The FDA’s Center for Drug Evaluation and Research (CDER) said today it will step up its oversight of drug quality next year through a new “super-office” created for the purpose, with functions and personnel that will be shifted there from existing offices.

CDER’s new Office of Pharmaceutical Quality (OPQ) will be the center’s single unit dedicated to the purpose, and will begin operations on Jan. 5, 2015. OPQ will consist of an immediate office and subordinate offices, all reporting directly to CDER Director Janet Woodcock, M.D.

OPQ will also include activities now carried out through three existing CDER offices:

  • The Office of Pharmaceutical Science (OPS), whose functions and staff will move to OPQ. Until now, OPS has been “an umbrella organization over the activities of chemistry manufacturing and controls (CMC) review,” according to its web page.
  • The Office of Compliance (OC), whose preapproval and surveillance inspection activities will also move to OPQ. OC “will focus on compliance and enforcement operations and policy to minimize consumer exposure to unsafe, ineffective, and poor-quality drugs,” Dr.

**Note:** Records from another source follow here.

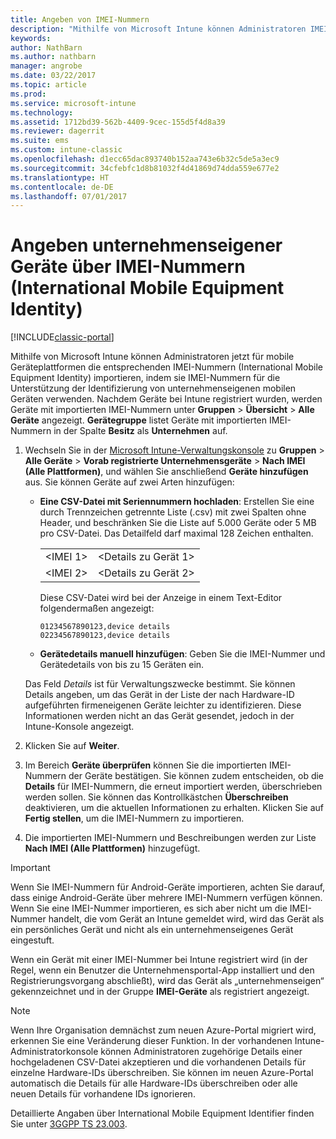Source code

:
 ```yaml
---
title: Angeben von IMEI-Nummern
description: "Mithilfe von Microsoft Intune können Administratoren IMEI-Nummern für mobile Geräteplattformen zur Identifizierung von unternehmenseigenen mobilen Geräten importieren."
keywords: 
author: NathBarn
ms.author: nathbarn
manager: angrobe
ms.date: 03/22/2017
ms.topic: article
ms.prod: 
ms.service: microsoft-intune
ms.technology: 
ms.assetid: 1712bd39-562b-4409-9cec-155d5f4d8a39
ms.reviewer: dagerrit
ms.suite: ems
ms.custom: intune-classic
ms.openlocfilehash: d1ecc65dac893740b152aa743e6b32c5de5a3ec9
ms.sourcegitcommit: 34cfebfc1d8b81032f4d41869d74dda559e677e2
ms.translationtype: HT
ms.contentlocale: de-DE
ms.lasthandoff: 07/01/2017
---
```

# <a name="specify-corporate-owned-devices-with-international-mobile-equipment-identity-imei-numbers"></a>Angeben unternehmenseigener Geräte über IMEI-Nummern (International Mobile Equipment Identity)

[!INCLUDE[classic-portal](../includes/classic-portal.md)]

Mithilfe von Microsoft Intune können Administratoren jetzt für mobile Geräteplattformen die entsprechenden IMEI-Nummern (International Mobile Equipment Identity) importieren, indem sie IMEI-Nummern für die Unterstützung der Identifizierung von unternehmenseigenen mobilen Geräten verwenden. Nachdem Geräte bei Intune registriert wurden, werden Geräte mit importierten IMEI-Nummern unter **Gruppen** > **Übersicht** > **Alle Geräte** angezeigt. **Gerätegruppe** listet Geräte mit importierten IMEI-Nummern in der Spalte **Besitz** als **Unternehmen** auf.

1. Wechseln Sie in der [Microsoft Intune-Verwaltungskonsole](https://manage.microsoft.com) zu **Gruppen** &gt; **Alle Geräte** &gt; **Vorab registrierte Unternehmensgeräte** &gt; **Nach IMEI (Alle Plattformen)**, und wählen Sie anschließend **Geräte hinzufügen** aus. Sie können Geräte auf zwei Arten hinzufügen:

    -   **Eine CSV-Datei mit Seriennummern hochladen**: Erstellen Sie eine durch Trennzeichen getrennte Liste (.csv) mit zwei Spalten ohne Header, und beschränken Sie die Liste auf 5.000 Geräte oder 5 MB pro CSV-Datei. Das Detailfeld darf maximal 128 Zeichen enthalten. 

        |||
        |-|-|
        |&lt;IMEI 1&gt;|&lt;Details zu Gerät 1&gt;|
        |&lt;IMEI 2&gt;|&lt;Details zu Gerät 2&gt;|
        Diese CSV-Datei wird bei der Anzeige in einem Text-Editor folgendermaßen angezeigt:

        ```
        01234567890123,device details
        02234567890123,device details
        ```

    -   **Gerätedetails manuell hinzufügen**: Geben Sie die IMEI-Nummer und Gerätedetails von bis zu 15 Geräten ein.

   Das Feld *Details* ist für Verwaltungszwecke bestimmt. Sie können Details angeben, um das Gerät in der Liste der nach Hardware-ID aufgeführten firmeneigenen Geräte leichter zu identifizieren. Diese Informationen werden nicht an das Gerät gesendet, jedoch in der Intune-Konsole angezeigt.

2.   Klicken Sie auf **Weiter**.
3.  Im Bereich **Geräte überprüfen** können Sie die importierten IMEI-Nummern der Geräte bestätigen. Sie können zudem entscheiden, ob die **Details** für IMEI-Nummern, die erneut importiert werden, überschrieben werden sollen. Sie können das Kontrollkästchen **Überschreiben** deaktivieren, um die aktuellen Informationen zu erhalten. Klicken Sie auf **Fertig stellen**, um die IMEI-Nummern zu importieren.
4.  Die importierten IMEI-Nummern und Beschreibungen werden zur Liste **Nach IMEI (Alle Plattformen)** hinzugefügt.

> [!IMPORTANT]
> Wenn Sie IMEI-Nummern für Android-Geräte importieren, achten Sie darauf, dass einige Android-Geräte über mehrere IMEI-Nummern verfügen können. Wenn Sie eine IMEI-Nummer importieren, es sich aber nicht um die IMEI-Nummer handelt, die vom Gerät an Intune gemeldet wird, wird das Gerät als ein persönliches Gerät und nicht als ein unternehmenseigenes Gerät eingestuft.

Wenn ein Gerät mit einer IMEI-Nummer bei Intune registriert wird (in der Regel, wenn ein Benutzer die Unternehmensportal-App installiert und den Registrierungsvorgang abschließt), wird das Gerät als „unternehmenseigen“ gekennzeichnet und in der Gruppe **IMEI-Geräte** als registriert angezeigt.

>[!NOTE]
> Wenn Ihre Organisation demnächst zum neuen Azure-Portal migriert wird, erkennen Sie eine Veränderung dieser Funktion. In der vorhandenen Intune-Administratorkonsole können Administratoren zugehörige Details einer hochgeladenen CSV-Datei akzeptieren und die vorhandenen Details für einzelne Hardware-IDs überschreiben. Sie können im neuen Azure-Portal automatisch die Details für alle Hardware-IDs überschreiben oder alle neuen Details für vorhandene IDs ignorieren.

Detaillierte Angaben über International Mobile Equipment Identifier finden Sie unter [3GGPP TS 23.003](https://portal.3gpp.org/desktopmodules/Specifications/SpecificationDetails.aspx?specificationId=729).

Woodcock said.
  • The Office of Translational Sciences (OTS), which will handle inspection-related activities for bioequivalence/bioavailability and nonclinical studies, now the responsibility of OC’s Office of Scientific Investigations.

In a message to CDER staff, Dr. Woodcock said OPQ would improve the center’s oversight of quality throughout the lifecycle of a drug product by creating a uniform drug quality program across all sites of manufacture, domestic or international, and across all drug product areas—new drugs, generic drugs, and over-the-counter drugs.

“OPQ will provide feedback on quality deficiencies earlier in the review cycle,” Dr. Woodcock said. “OPQ’s structure provides for centralized functions for administrative activities, project management, training, quality management systems, and policy.”

OTS will see two of its existing review divisions—the Division of New Drug Bioequivalence Evaluation and the Division of Generic Bioequivalence Evaluation—housed within a newly established Office of Study Integrity and Surveillance.

CDER’s Office of Biostatistics will see the establishment of a new Division of Biometrics VIII, designed to support delivery of comprehensive statistical services to the Office of Generic Drugs.

“The restructuring will improve the way we deal with global challenges and increasing product complexity, and assure that quality medicines are available to the American public,” Dr. Woodcock added.